++++ DATA FOR THIS TASK ++++

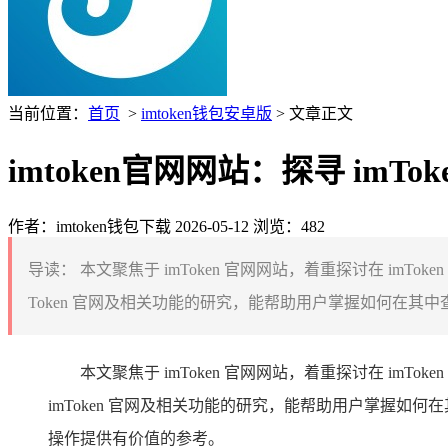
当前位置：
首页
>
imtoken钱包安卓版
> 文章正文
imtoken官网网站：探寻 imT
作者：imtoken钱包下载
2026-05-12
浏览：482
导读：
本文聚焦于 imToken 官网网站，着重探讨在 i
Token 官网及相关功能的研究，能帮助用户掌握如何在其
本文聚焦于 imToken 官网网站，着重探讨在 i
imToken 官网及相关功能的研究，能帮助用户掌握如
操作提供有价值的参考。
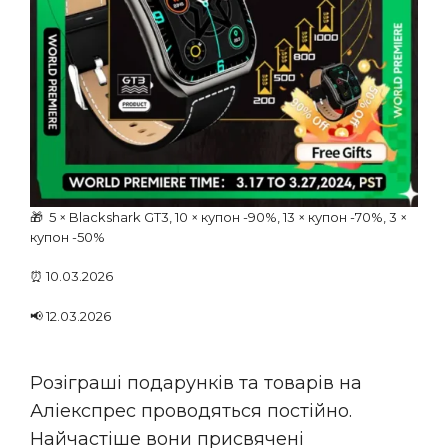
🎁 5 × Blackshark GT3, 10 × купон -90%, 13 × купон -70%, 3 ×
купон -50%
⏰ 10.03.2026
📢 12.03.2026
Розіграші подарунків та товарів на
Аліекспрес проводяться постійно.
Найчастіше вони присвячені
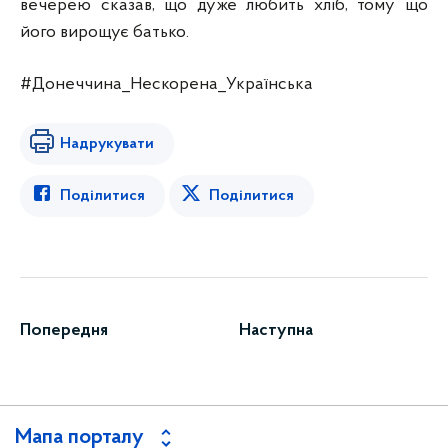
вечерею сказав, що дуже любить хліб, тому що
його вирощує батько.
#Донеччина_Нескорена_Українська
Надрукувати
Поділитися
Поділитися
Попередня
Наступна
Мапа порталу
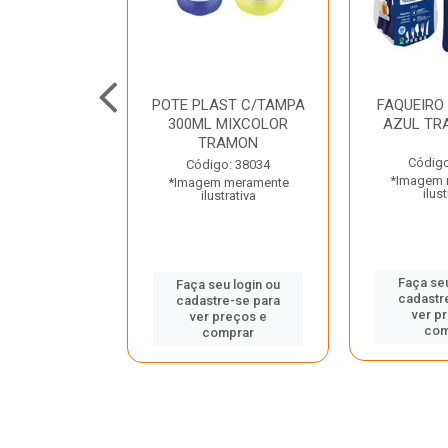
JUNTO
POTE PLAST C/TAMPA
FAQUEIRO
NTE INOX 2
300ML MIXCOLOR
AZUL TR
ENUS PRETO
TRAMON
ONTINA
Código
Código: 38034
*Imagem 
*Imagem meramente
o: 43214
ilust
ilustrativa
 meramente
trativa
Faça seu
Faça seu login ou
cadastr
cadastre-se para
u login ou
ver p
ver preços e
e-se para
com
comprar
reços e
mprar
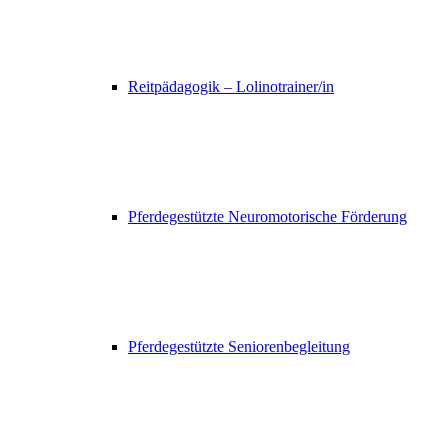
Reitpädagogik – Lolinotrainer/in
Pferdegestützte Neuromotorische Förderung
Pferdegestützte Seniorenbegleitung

++++
++++ DATA FOR THIS TASK ++++

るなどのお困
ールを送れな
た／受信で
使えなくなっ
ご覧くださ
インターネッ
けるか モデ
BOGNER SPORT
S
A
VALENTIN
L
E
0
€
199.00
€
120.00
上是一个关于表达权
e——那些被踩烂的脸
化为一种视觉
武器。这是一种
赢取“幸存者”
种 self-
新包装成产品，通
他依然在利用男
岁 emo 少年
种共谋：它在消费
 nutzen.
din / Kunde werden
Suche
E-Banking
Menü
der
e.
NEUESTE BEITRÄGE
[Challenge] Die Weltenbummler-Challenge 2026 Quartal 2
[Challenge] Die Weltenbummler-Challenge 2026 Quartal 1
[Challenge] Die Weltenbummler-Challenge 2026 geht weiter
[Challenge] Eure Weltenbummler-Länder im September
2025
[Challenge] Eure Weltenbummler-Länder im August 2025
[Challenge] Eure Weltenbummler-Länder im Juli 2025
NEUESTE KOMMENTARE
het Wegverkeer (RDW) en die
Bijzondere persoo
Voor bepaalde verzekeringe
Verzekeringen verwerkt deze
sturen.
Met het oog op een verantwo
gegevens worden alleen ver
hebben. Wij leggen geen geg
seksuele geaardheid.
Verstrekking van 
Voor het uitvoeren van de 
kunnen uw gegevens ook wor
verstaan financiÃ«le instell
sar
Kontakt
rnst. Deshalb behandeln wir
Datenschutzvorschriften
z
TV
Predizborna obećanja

++++

■ EXERCISE OBJECTIVE:
Your answer should be a single number: the count of lines in these records that hold the string "NEUESTE".

■ PROBLEM SOLUTION:
2